WHAT YOU ARE ASKED TO DO: Report each line from the records below that contains the word "only", copying every such line in full.

START EXTRACTED RECORDS

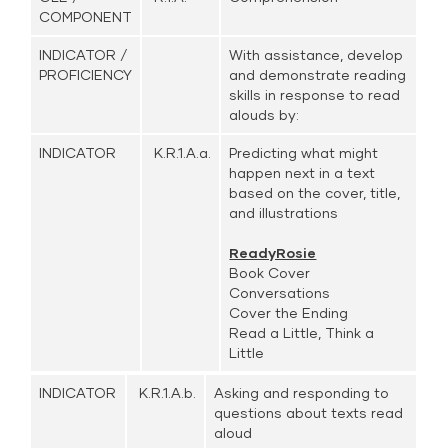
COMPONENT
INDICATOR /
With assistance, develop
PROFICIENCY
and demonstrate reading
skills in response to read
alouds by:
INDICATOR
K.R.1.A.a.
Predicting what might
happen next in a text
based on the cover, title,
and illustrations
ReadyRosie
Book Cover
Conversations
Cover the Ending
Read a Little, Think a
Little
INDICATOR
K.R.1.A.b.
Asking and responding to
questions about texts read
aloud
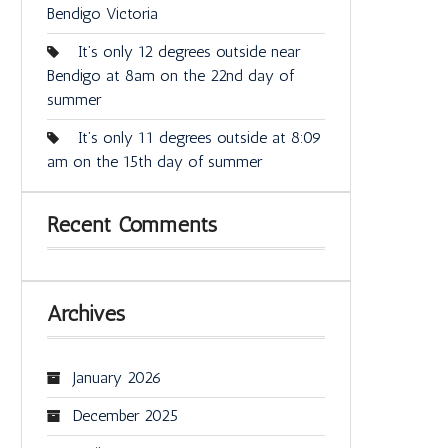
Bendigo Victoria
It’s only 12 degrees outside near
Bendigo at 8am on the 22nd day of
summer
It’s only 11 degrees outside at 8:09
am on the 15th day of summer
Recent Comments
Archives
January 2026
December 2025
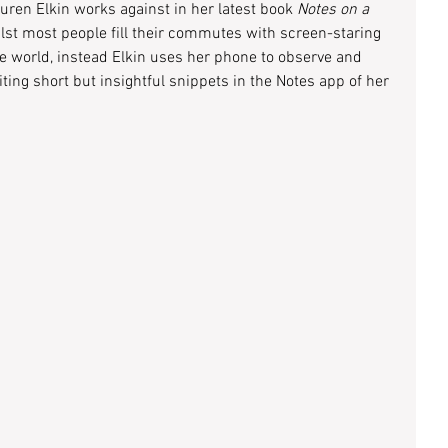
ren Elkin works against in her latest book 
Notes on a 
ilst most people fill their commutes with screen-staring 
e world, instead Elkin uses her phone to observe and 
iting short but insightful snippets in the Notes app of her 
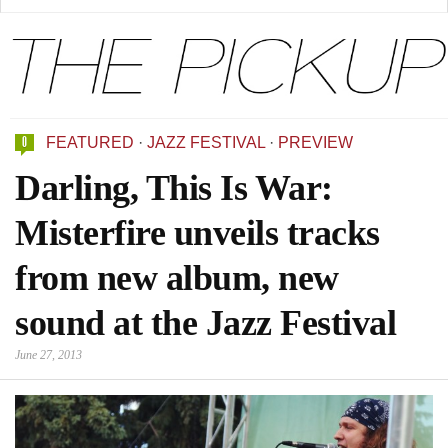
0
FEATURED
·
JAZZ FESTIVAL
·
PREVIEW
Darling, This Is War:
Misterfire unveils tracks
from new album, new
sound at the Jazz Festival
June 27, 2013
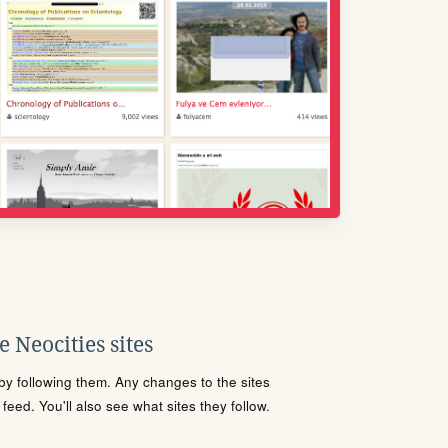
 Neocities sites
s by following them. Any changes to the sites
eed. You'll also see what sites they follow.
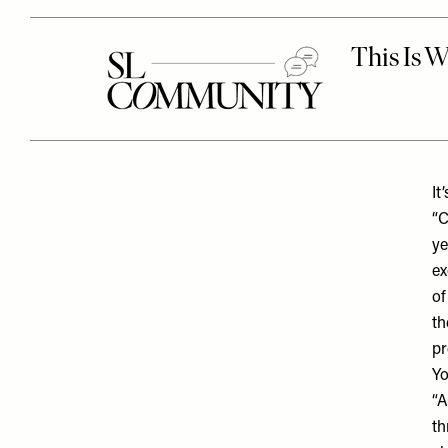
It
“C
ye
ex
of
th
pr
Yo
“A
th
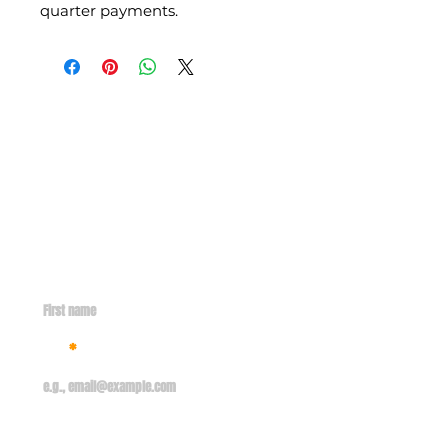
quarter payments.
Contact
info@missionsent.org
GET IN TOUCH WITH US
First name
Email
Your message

END EXTRACTED RECORDS

YOUR RESPONSE:
It’s only 12 degrees outside near
It’s only 11 degrees outside at 8:09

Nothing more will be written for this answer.